# China bans crossdressing players!



## Rahl Windsong (Sep 28, 2007)

I found this on the off topic forum at Bethesda...

China bans cross-dressing gamers! - Bethesda Game Studios Forums

I can't believe they are stupid enough to pull something like this. I bet, as one poster in that thread stated, some Minister in China was trolling the internet for a girl, ended up meeting a man and got all pissy about it.

Now I pretty much never play a female character in an MMO, but I think you should be able to if you want to do that, because it is supposed to be an avenue to RP, right? So playing a member of the opposite sex would be considered roleplaying, yes?

All I can really do is thank my lucky stars that I live in a free country, because that is just plain idiotic and really makes the government of China look exactly like fools.

I think maybe it might also be a master plan so they can see boobies on the webcam, I mean how else are the going to verify? Oh, and what about the female friend next door sitting in for the pic? How do they plan to make this work? lol

Lunacy!


----------



## dustinzgirl (Sep 28, 2007)

China, like America they always worry about the wrong crap.

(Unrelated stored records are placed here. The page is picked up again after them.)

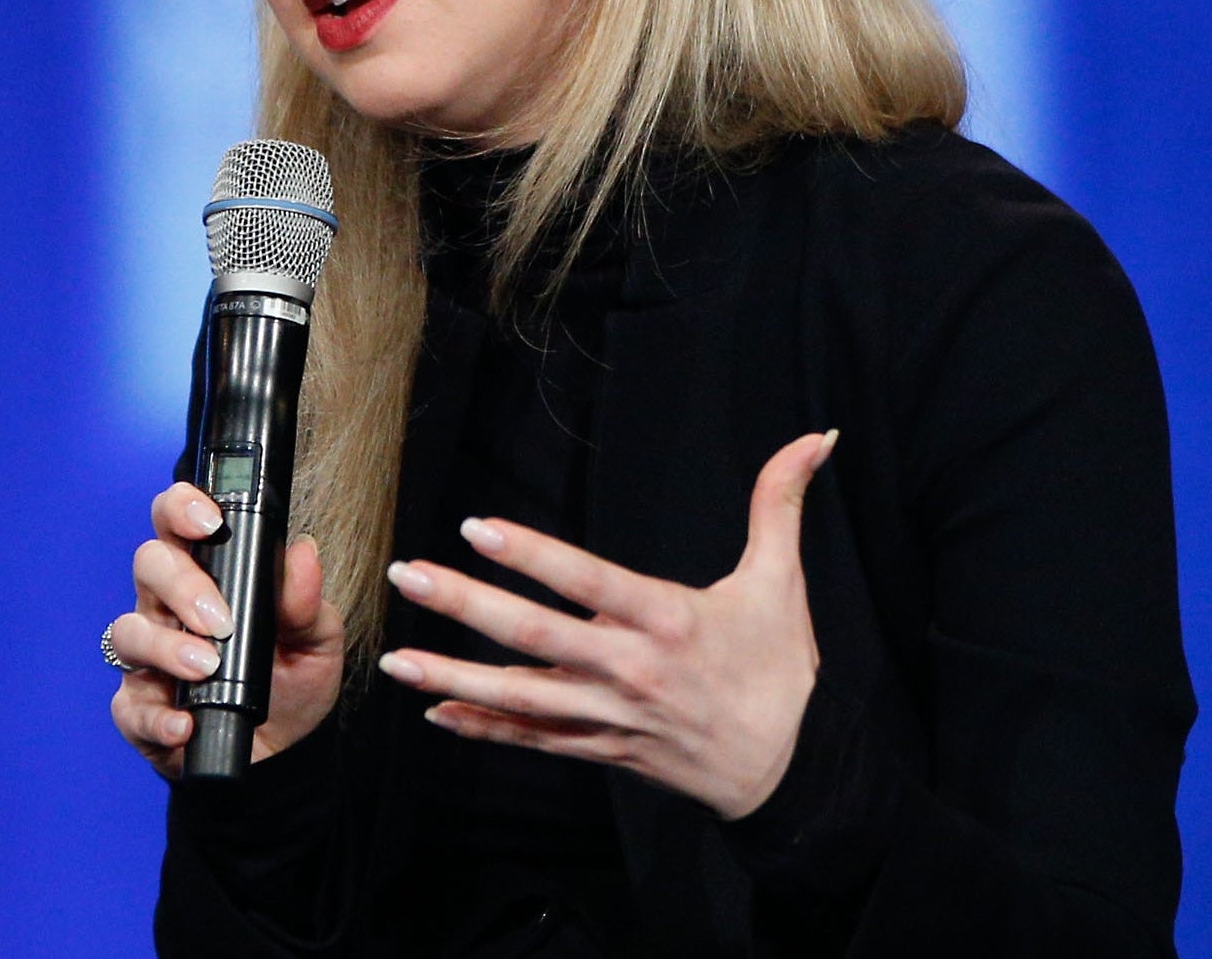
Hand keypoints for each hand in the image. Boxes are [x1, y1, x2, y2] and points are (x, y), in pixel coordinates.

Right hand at [108, 481, 345, 776]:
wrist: (284, 754)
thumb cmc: (291, 681)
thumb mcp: (316, 641)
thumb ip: (307, 601)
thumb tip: (303, 552)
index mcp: (209, 574)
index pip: (177, 521)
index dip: (181, 508)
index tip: (209, 521)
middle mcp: (169, 607)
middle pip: (149, 565)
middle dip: (181, 585)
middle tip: (219, 619)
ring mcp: (149, 657)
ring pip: (128, 631)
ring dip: (166, 647)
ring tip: (206, 668)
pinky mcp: (139, 709)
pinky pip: (129, 707)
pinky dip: (156, 716)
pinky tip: (185, 723)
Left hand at [377, 430, 834, 818]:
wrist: (790, 774)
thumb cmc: (781, 672)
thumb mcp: (782, 583)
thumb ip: (781, 504)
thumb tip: (816, 437)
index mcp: (666, 619)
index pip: (586, 580)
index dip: (531, 554)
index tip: (476, 528)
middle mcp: (628, 669)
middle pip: (534, 635)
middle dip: (464, 604)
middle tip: (407, 576)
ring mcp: (609, 714)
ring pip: (519, 696)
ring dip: (453, 676)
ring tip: (395, 657)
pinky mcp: (601, 748)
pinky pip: (532, 741)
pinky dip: (483, 729)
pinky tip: (436, 713)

Who the freak cares what people wear?


----------



## Overread (Sep 30, 2007)

Following the links through this realy does sound like some desperate china men trying to find the love of thier lives - or something good to look at! I find it odd though that there is no ban on women playing as male characters - that point alone I think will break this policy - why should only really women have to prove themselvs - also a major hole in the sytem - whats to stop players putting thier mother/gf infront of the webcam to prove their gender (ok chances are most mothers won't


----------



## qwik (Sep 30, 2007)

thats crazy, they have the wildest laws overseas...china always has something to complain about...let the dudes dress up as girls if they want to! geez!


----------